Grasso in fatto di alleanze non chiude la porta a 5Stelle e Pd. “Di alleanze si parlerà dopo il 4 marzo, saremo aperti e inclusivi per tutti quelli che la pensano come noi. A chi guardiamo? Io guardo avanti”. Sulla corsa di Nicola Zingaretti governatore Lazio ha sostenuto che l’argomento “sarà oggetto di valutazione”.

Grasso mette il lavoro al centro dell’agenda di Leu. “Altri aboliscono le tasse, noi aboliamo il precariato. Ma le tutele non servono a nulla se non c’è il lavoro. E allora dobbiamo investire lì dove il lavoro possiamo davvero crearlo”. La Presidente della Camera Laura Boldrini ha sostenuto che “al Paese non manca un’area progressista, ma chi la rappresenta e chi l’ha rappresentata. Vogliamo riempire il vuoto. Vogliamo restituire speranza e fiducia a tutte le persone deluse da una sinistra che ha smesso di essere sinistra, si è persa per strada”.

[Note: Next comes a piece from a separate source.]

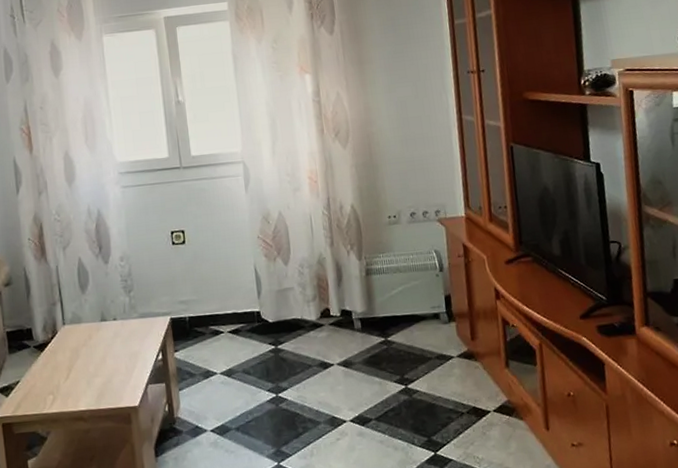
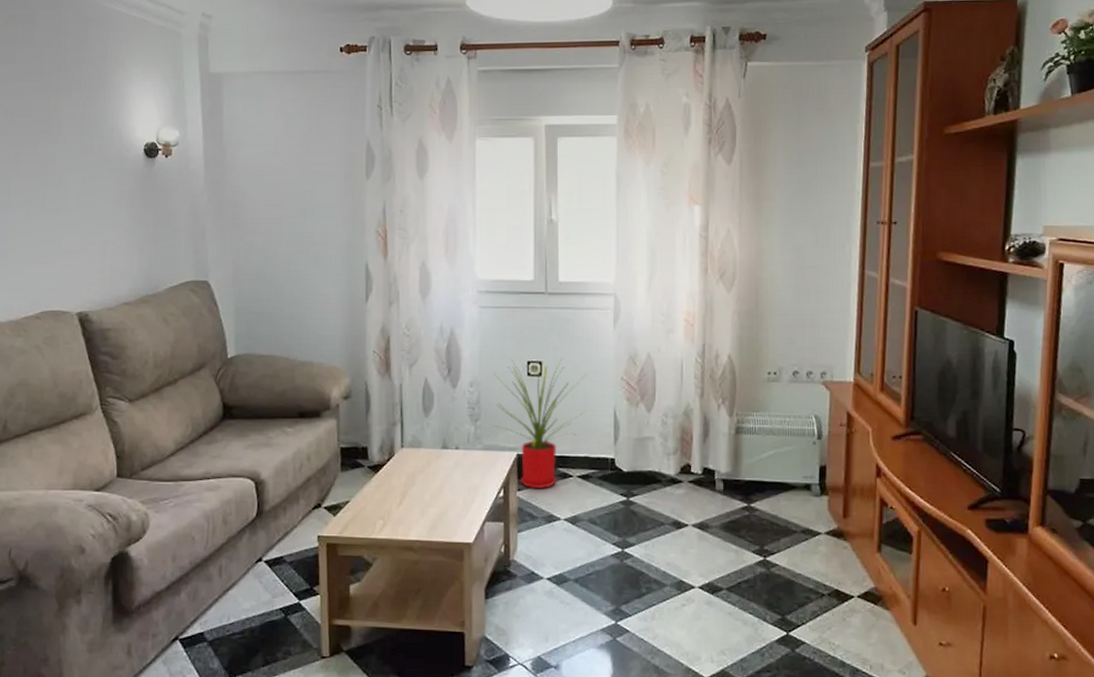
house plant: none [142,224,230,348] -> present [494,357,586,488]

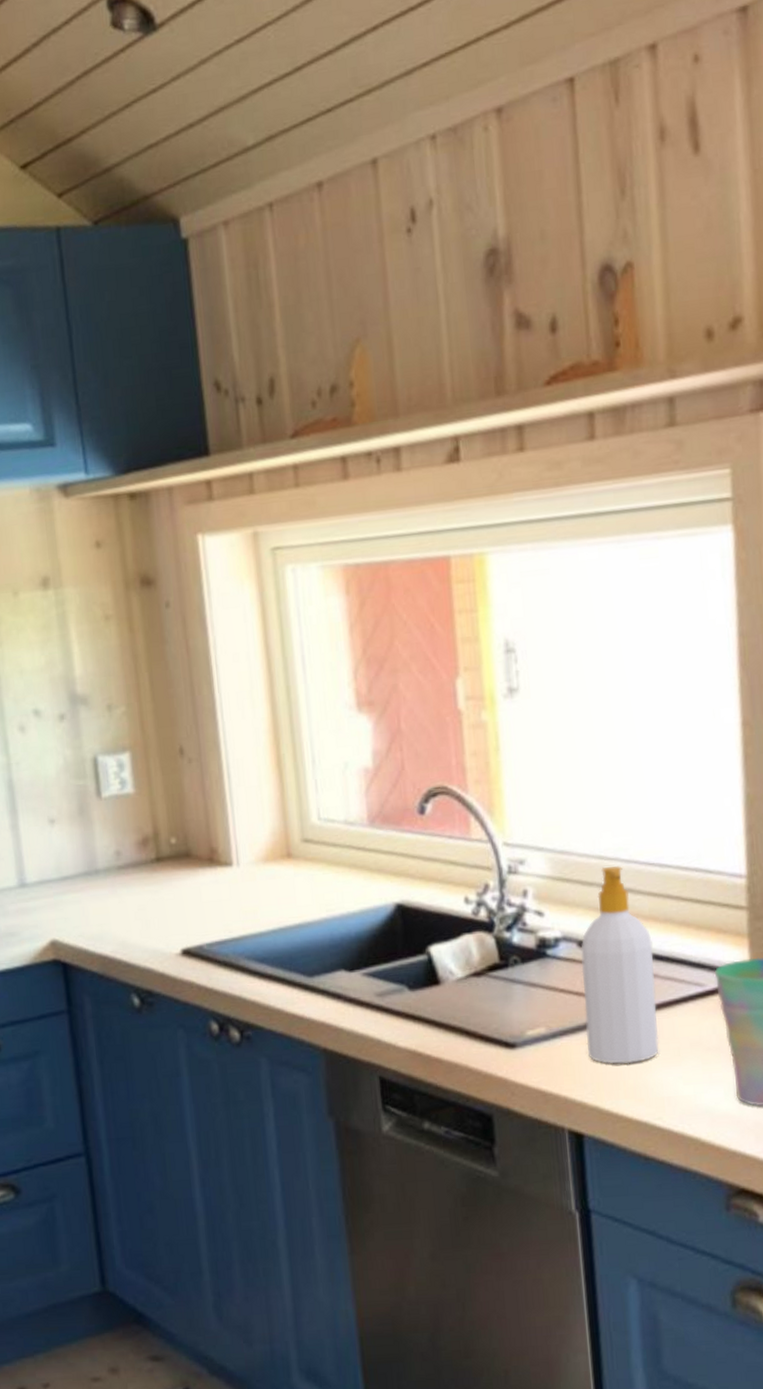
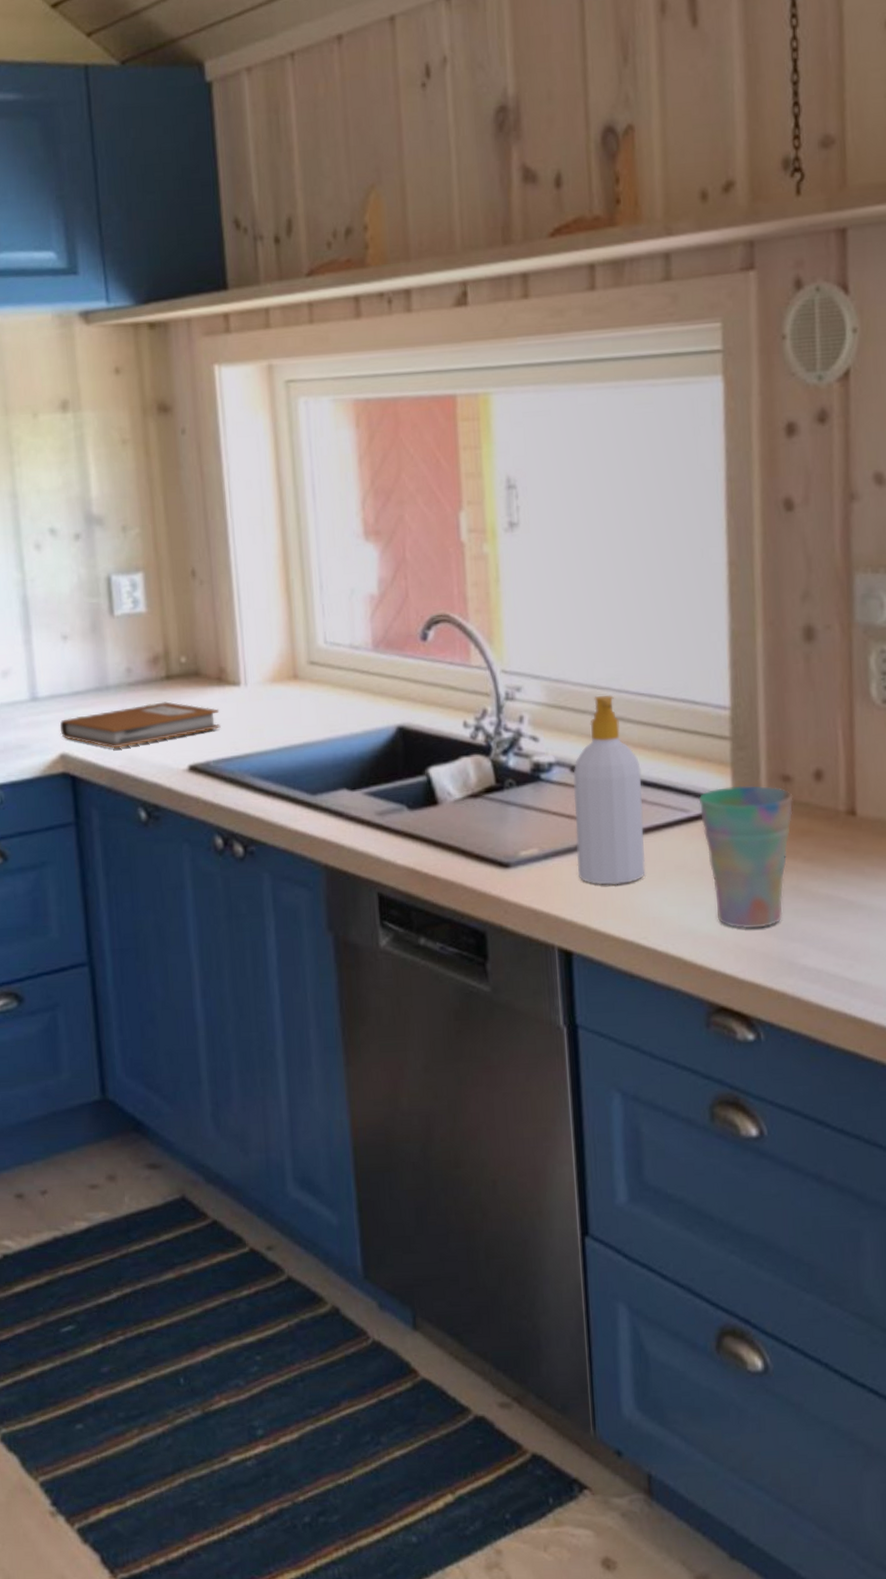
notebook: none [49,884,213,934] -> present [59,701,221,749]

Pier Luigi Bersani ha rimarcato la disponibilità a dialogare con tutti meno che con Silvio Berlusconi e i suoi alleati. “La priorità si chiama lavoro: servono investimenti per dare lavoro e ridurre la giungla dei contratti precari. Senza queste cose non facciamo nulla con nessuno. Se ci sono queste due cose, più fisco e welfare, noi parliamo. Con Renzi? Parliamo con tutti, tranne con la destra ma per una questione di igiene mentale”. Bersani ha chiuso la porta a possibili larghe intese con il centrodestra, mentre dal Partito Democratico si registrano diversi segnali di apertura verso Forza Italia.